Rasmus Stuhr Jakobsen
Advisory Board Member
Rasmus Stuhr Jakobsen is the CEO of CARE Denmark, a leading global humanitarian organization that specializes in working alongside disadvantaged communities, especially women faced with poverty. Rasmus has a strong background in Danish and International humanitarian sector having worked with Danish Refugee Council, World Food Programme and Danish Red Cross, where he served the role of Deputy Head of Region East and Horn of Africa. With 20 years of experience with protracted conflicts and development and humanitarian programming from the field and HQ level, he owns experience in several aspects of conflict response.
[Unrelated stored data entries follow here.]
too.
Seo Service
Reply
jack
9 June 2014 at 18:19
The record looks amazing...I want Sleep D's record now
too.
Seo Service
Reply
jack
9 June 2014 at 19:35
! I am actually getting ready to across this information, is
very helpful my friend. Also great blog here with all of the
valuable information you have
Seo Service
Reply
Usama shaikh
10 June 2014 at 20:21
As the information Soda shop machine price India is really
Furthermore, he acts as a member of the advisory board to the Danish Minister for Development and as the chairman of Globalt Fokus, an association of Danish non-governmental organizations engaged in global development, environmental and humanitarian activities.
Julie Koch
Advisory Board Member
Julie Koch is the International Director of ActionAid Denmark, with over twenty years of experience with international development and global issues, including humanitarian contexts. Previously Julie has served in leadership and management positions in several different NGOs, driving social change such as IWGIA, Greenpeace and Save the Children. Julie holds a PhD in International Development Studies and 5 M.Phil. in Latin American Studies, she holds deep knowledge and research experience of development issues in Africa and Latin America. Having worked closely with policy advocacy and in Denmark and internationally. Concerned about inequality and power relations, she has developed strong expertise on children and youth, governance and democracy, civil society and human rights, employment, gender, education, protection and climate.